Background information
- Born: Chicago, Illinois, United States
- Died: September 5, 1956 (aged 70) Hollywood, California, United States
- Genres: Jazz, big band
- Occupations: Songwriter, violinist

= Danny Russo =

Dan Russo (Chicago, 13 October 1885 — Hollywood, 5 September 1956) was an American violinist, songwriter, and big band leader during the 1920s and 1930s.
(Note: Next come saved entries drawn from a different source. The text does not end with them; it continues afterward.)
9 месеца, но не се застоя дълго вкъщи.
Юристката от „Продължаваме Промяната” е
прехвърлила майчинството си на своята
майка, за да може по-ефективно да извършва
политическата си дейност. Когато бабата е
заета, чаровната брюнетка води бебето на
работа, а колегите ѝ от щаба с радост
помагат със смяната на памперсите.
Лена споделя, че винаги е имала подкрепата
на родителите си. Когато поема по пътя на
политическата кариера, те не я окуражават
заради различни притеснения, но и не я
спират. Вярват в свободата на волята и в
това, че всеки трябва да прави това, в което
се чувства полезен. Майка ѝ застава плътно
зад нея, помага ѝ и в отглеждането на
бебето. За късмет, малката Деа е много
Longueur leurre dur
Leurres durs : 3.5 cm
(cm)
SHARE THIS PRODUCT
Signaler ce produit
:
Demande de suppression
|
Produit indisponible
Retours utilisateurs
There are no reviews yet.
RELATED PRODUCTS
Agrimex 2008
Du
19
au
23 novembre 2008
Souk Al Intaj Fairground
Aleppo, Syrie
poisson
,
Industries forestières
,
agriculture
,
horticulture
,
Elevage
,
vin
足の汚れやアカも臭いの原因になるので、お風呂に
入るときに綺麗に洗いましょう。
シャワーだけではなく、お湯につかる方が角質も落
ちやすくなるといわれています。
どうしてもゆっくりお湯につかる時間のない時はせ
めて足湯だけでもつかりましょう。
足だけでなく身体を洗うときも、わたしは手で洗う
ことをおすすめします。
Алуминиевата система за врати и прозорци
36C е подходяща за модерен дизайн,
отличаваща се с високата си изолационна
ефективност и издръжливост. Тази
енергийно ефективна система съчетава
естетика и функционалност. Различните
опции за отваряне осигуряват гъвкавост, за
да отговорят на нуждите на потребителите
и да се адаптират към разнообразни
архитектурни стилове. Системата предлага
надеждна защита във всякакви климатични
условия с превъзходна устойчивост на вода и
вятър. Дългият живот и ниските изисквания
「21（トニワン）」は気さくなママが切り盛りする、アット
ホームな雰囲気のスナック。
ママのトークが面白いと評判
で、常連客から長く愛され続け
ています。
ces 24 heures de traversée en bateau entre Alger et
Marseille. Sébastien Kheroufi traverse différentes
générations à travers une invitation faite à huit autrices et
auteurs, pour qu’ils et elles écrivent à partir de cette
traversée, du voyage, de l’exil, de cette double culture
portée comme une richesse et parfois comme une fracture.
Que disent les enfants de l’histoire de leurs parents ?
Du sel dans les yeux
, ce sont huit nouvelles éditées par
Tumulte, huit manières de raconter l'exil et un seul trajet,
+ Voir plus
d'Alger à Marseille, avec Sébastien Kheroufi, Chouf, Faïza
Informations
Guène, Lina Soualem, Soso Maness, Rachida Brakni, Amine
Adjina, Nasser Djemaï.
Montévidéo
Russo assembled his first orchestra in Chicago at the beginning of the 1920s, which had an engagement at the Oriole Terrace in Detroit. This group was conducted together with the pianist Ted Fiorito, and became known under the name of the Oriole Orchestra, also performing at the Chicago Edgewater Beach Hotel. These performances were also broadcast on the radio in 1924. In 1926 they opened an engagement at the Aragon Ballroom. The orchestra consisted of three saxophonists, two trumpets, a trombone, a piano, a tuba, a banjo, drums, and Russo on the violin. Russo's orchestra was a well-known territory band in Chicago and the Midwest; Some recordings were made for the labels Columbia and Brunswick under the band names The Oriole Terrace Orchestra and Russo & Fiorito's Oriole Orchestra. In 1927, Fiorito and Russo parted, and each continued his own band; Russo took over the old band name for recordings until 1932.

Dan Russo also worked on the song "Toot, Toot, Tootsie (Goo' Bye!)", which he wrote with Gus Kahn and Ernie Erdman. It was played by Al Jolson & the Vitaphone Orchestra and was used on the soundtrack of Woody Allen's Bullets over Broadway (1994).